**Obrazy z wizualizacją danych:**
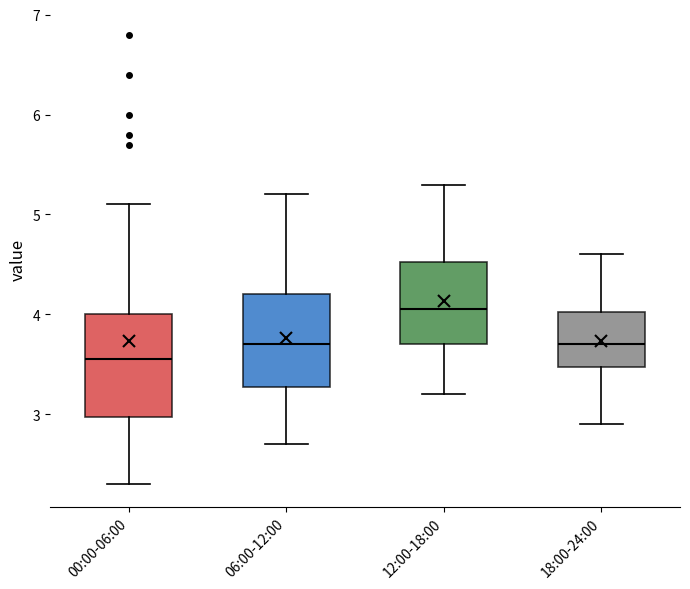

Reading left to right, read every box against the y-axis: the position of its median line, the range the box covers, and the ends of its whiskers. The values are not printed on the chart, so give them approximately, as read against the axis.

00:00-06:00: median 3.6, box 3.0 to 4.0, whiskers 2.3 to 5.1
06:00-12:00: median 3.7, box 3.3 to 4.2, whiskers 2.7 to 5.2
12:00-18:00: median 4.1, box 3.7 to 4.5, whiskers 3.2 to 5.3
18:00-24:00: median 3.7, box 3.5 to 4.0, whiskers 2.9 to 4.6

**DO ZROBIENIA:** Przedstaw powyższe wiersze jako tabelę Markdown z kolumnami „Nr” i „Treść”, pomijając puste wiersze. Proszę nie umieszczać obrazów w odpowiedzi.

**ROZWIĄZANIE ZADANIA:**
| Nr | Treść |
|---|---|
| 1 | Reading left to right, read every box against the y-axis: the position of its median line, the range the box covers, and the ends of its whiskers. The values are not printed on the chart, so give them approximately, as read against the axis. |
| 2 | 00:00-06:00: median 3.6, box 3.0 to 4.0, whiskers 2.3 to 5.1 |
| 3 | 06:00-12:00: median 3.7, box 3.3 to 4.2, whiskers 2.7 to 5.2 |
| 4 | 12:00-18:00: median 4.1, box 3.7 to 4.5, whiskers 3.2 to 5.3 |
| 5 | 18:00-24:00: median 3.7, box 3.5 to 4.0, whiskers 2.9 to 4.6 |